GABAergic neuron CL:0000617 A neuron that uses GABA as a vesicular neurotransmitter. synonym: GABA-ergic neuron
hippocampal neuron CL:0002608 A neuron of the hippocampus.
interneuron CL:0000099 Most generally any neuron which is not motor or sensory. Interneurons may also refer to neurons whose axons remain within a particular brain region as contrasted with projection neurons which have axons projecting to other brain regions.
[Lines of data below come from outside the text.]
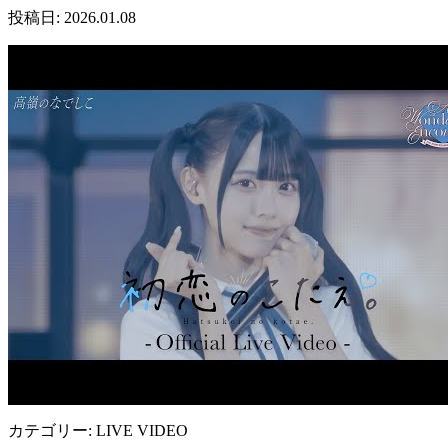
投稿日: 2026.01.08
カテゴリー: LIVE VIDEO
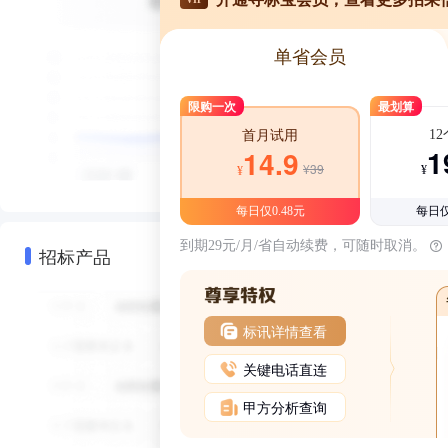
单省会员
限购一次
最划算
1
首月试用
1
14.9
¥39
¥
¥
每日仅0.48元
每日仅
到期29元/月/省自动续费，可随时取消。
招标产品
标讯详情查看
关键电话直连
甲方分析查询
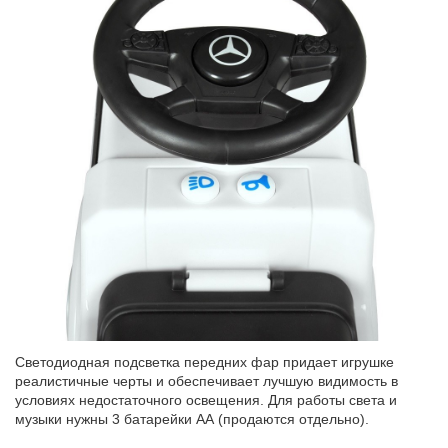
Светодиодная подсветка передних фар придает игрушке
реалистичные черты и обеспечивает лучшую видимость в
условиях недостаточного освещения. Для работы света и
музыки нужны 3 батарейки АА (продаются отдельно).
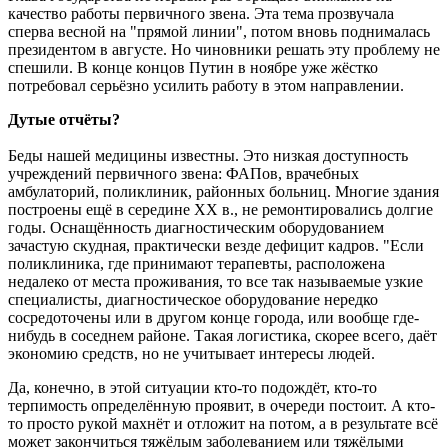
качество работы первичного звена. Эта тема прозвучала
сперва весной на "прямой линии", потом вновь поднималась
президентом в августе. Но чиновники решать эту проблему не
спешили. В конце концов Путин в ноябре уже жёстко
потребовал серьёзно усилить работу в этом направлении.
Дутые отчёты?
Беды нашей медицины известны. Это низкая доступность
учреждений первичного звена: ФАПов, врачебных
амбулаторий, поликлиник, районных больниц. Многие здания
построены ещё в середине ХХ в., не ремонтировались долгие
годы. Оснащённость диагностическим оборудованием
зачастую скудная, практически везде дефицит кадров. "Если
поликлиника, где принимают терапевты, расположена
недалеко от места проживания, то все так называемые узкие
специалисты, диагностическое оборудование нередко
сосредоточены или в другом конце города, или вообще где-
нибудь в соседнем районе. Такая логистика, скорее всего, даёт
экономию средств, но не учитывает интересы людей.
Да, конечно, в этой ситуации кто-то подождёт, кто-то
терпимость определённую проявит, в очереди постоит. А кто-
то просто рукой махнёт и отложит на потом, а в результате всё
может закончиться тяжёлым заболеванием или тяжёлыми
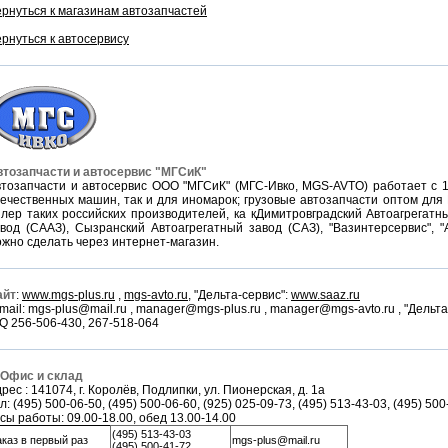
рнуться к магазинам автозапчастей
рнуться к автосервису
втозапчасти и автосервис "МГСиК"
тозапчасти и автосервис ООО "МГСиК" (МГС-Ивко, MGS-AVTO) работает с 19
ечественных машин, так и для иномарок; грузовые автозапчасти оптом для
лер таких российских производителей, ка кДимитровградский Автоагрегатн
вод (СААЗ), Сызранский Автоагрегатный завод (САЗ), "Вазинтерсервис", 
жно сделать через интернет-магазин.
айт
:
www.mgs-plus.ru
,
mgs-avto.ru
, "Дельта-сервис":
www.saaz.ru
mail: mgs-plus@mail.ru , manager@mgs-plus.ru , manager@mgs-avto.ru , "Дельта
Q 256-506-430, 267-518-064
 Офис и склад
рес : 141074, г. Королёв, Подлипки, ул. Пионерская, д. 1а
л: (495) 500-06-50, (495) 500-06-60, (925) 025-09-73, (495) 513-43-03, (495) 50
сы работы: 09.00-18.00, обед 13.00-14.00
(495) 513-43-03
каз в первый раз
mgs-plus@mail.ru
(495) 500-41-72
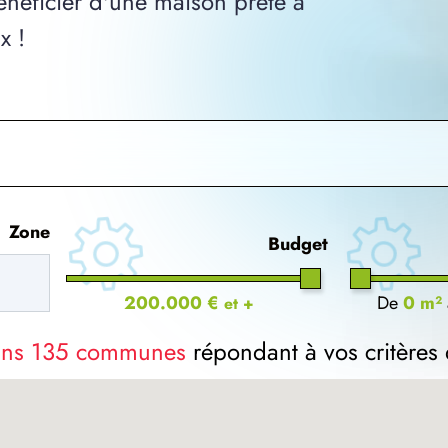
néficier d'une maison prête à
x !
Zone
Budget
200.000 €
De
0 m²
et +
dans 135 communes
répondant à vos critères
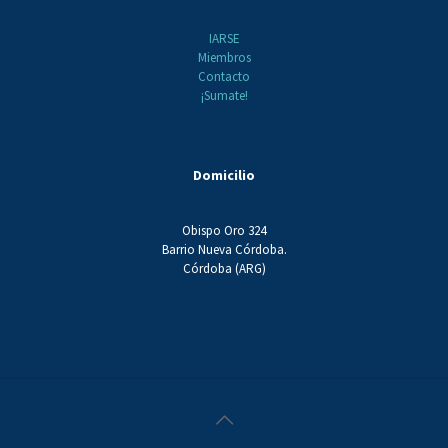
IARSE
Miembros
Contacto
¡Sumate!
Domicilio
Obispo Oro 324
Barrio Nueva Córdoba.
Córdoba (ARG)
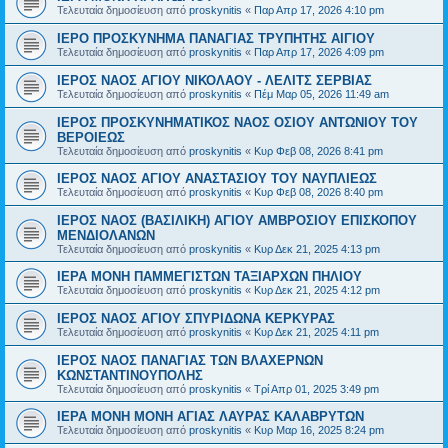
Τελευταία δημοσίευση από
proskynitis
«
Παρ Απρ 17, 2026 4:10 pm
ΙΕΡΟ ΠΡΟΣΚΥΝΗΜΑ ΠΑΝΑΓΙΑΣ ΤΡΥΠΗΤΗΣ ΑΙΓΙΟΥ
Τελευταία δημοσίευση από
proskynitis
«
Παρ Απρ 17, 2026 4:09 pm
ΙΕΡΟΣ ΝΑΟΣ ΑΓΙΟΥ ΝΙΚΟΛΑΟΥ - ΛΕΛΙΤΣ ΣΕΡΒΙΑΣ
Τελευταία δημοσίευση από
proskynitis
«
Πέμ Μαρ 05, 2026 11:49 am
ΙΕΡΟΣ ΠΡΟΣΚΥΝΗΜΑΤΙΚΟΣ ΝΑΟΣ ΟΣΙΟΥ ΑΝΤΩΝΙΟΥ ΤΟΥ
ΒΕΡΟΙΕΩΣ
Τελευταία δημοσίευση από
proskynitis
«
Κυρ Φεβ 08, 2026 8:41 pm
ΙΕΡΟΣ ΝΑΟΣ ΑΓΙΟΥ ΑΝΑΣΤΑΣΙΟΥ ΤΟΥ ΝΑΥΠΛΙΕΩΣ
Τελευταία δημοσίευση από
proskynitis
«
Κυρ Φεβ 08, 2026 8:40 pm
ΙΕΡΟΣ ΝΑΟΣ (ΒΑΣΙΛΙΚΗ) ΑΓΙΟΥ ΑΜΒΡΟΣΙΟΥ ΕΠΙΣΚΟΠΟΥ
ΜΕΝΔΙΟΛΑΝΩΝ
Τελευταία δημοσίευση από
proskynitis
«
Κυρ Δεκ 21, 2025 4:13 pm
ΙΕΡΑ ΜΟΝΗ ΠΑΜΜΕΓΙΣΤΩΝ ΤΑΞΙΑΡΧΩΝ ΠΗΛΙΟΥ
Τελευταία δημοσίευση από
proskynitis
«
Κυρ Δεκ 21, 2025 4:12 pm
ΙΕΡΟΣ ΝΑΟΣ ΑΓΙΟΥ ΣΠΥΡΙΔΩΝΑ ΚΕΡΚΥΡΑΣ
Τελευταία δημοσίευση από
proskynitis
«
Κυρ Δεκ 21, 2025 4:11 pm
ΙΕΡΟΣ ΝΑΟΣ ΠΑΝΑΓΙΑΣ ΤΩΝ ΒΛΑΧΕΡΝΩΝ
ΚΩΝΣΤΑΝΤΙΝΟΥΠΟΛΗΣ
Τελευταία δημοσίευση από
proskynitis
«
Τρί Απρ 01, 2025 3:49 pm
ΙΕΡΑ ΜΟΝΗ ΜΟΝΗ ΑΓΙΑΣ ΛΑΥΡΑΣ ΚΑΛΑΒΡΥΤΩΝ
Τελευταία δημοσίευση από
proskynitis
«
Κυρ Μαρ 16, 2025 8:24 pm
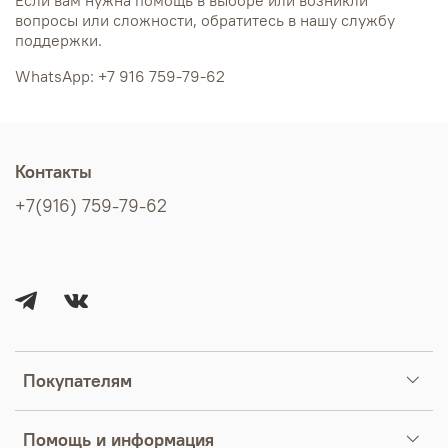
Если вам нужна помощь в выборе или возникли
вопросы или сложности, обратитесь в нашу службу
поддержки.
WhatsApp: +7 916 759-79-62
Контакты
+7(916) 759-79-62
Покупателям
Помощь и информация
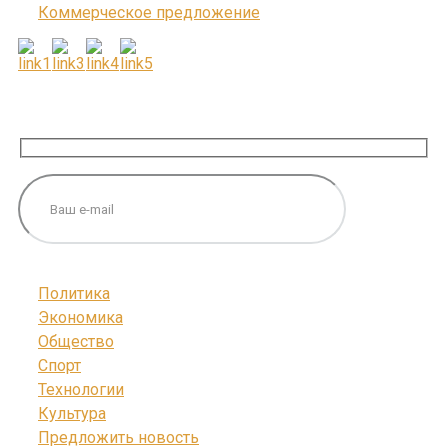
Коммерческое предложение
ПОДПИШИТЕСЬ НА НАС
Политика
Экономика
Общество
Спорт
Технологии
Культура
Предложить новость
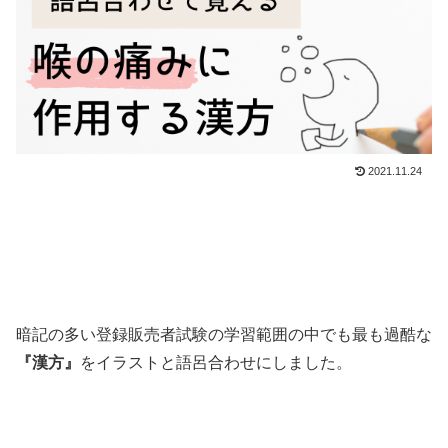
2021.11.24
暗記の多い登録販売者試験の学習範囲の中でも最も過酷な
『漢方』
をイラストと語呂合わせにしました。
pyramidal neuron CL:0000598 Pyramidal neurons have a pyramid-shaped soma with a single axon, a large apical dendrite and multiple basal dendrites. The apex and an apical dendrite typically point toward the pial surface and other dendrites and an axon emerging from the base. The axons may have local collaterals but also project outside their region. Pyramidal neurons are found in the cerebral cortex, the hippocampus, and the amygdala.
peripheral neuron CL:0000111 A neuron that is part of nerve found outside the central nervous system.
sensory neuron CL:0000101 Any neuron having a sensory function; an efferent neuron conveying sensory impulses.

Assays

Since any material entity can function as a specimen (and in effect, be a specimen), it is important to track specimens according to the process in which they participate. They will all participate in an investigation, but the specific part of the investigation they participate in may also be of interest to a researcher. In most cases (in neurosciences), specimens participate in an investigation through an assay. An assay is a planned process with the objective to produce information about the material entity that is the evaluant, by physically examining it or its proxies. In this case, the material assays we call "specimens" serve as the evaluants of an assay. The result is some information (data item or data set) that is about the evaluant (specimen). The material entity may also be changed and used in another assay, but we shall ignore that for the time being.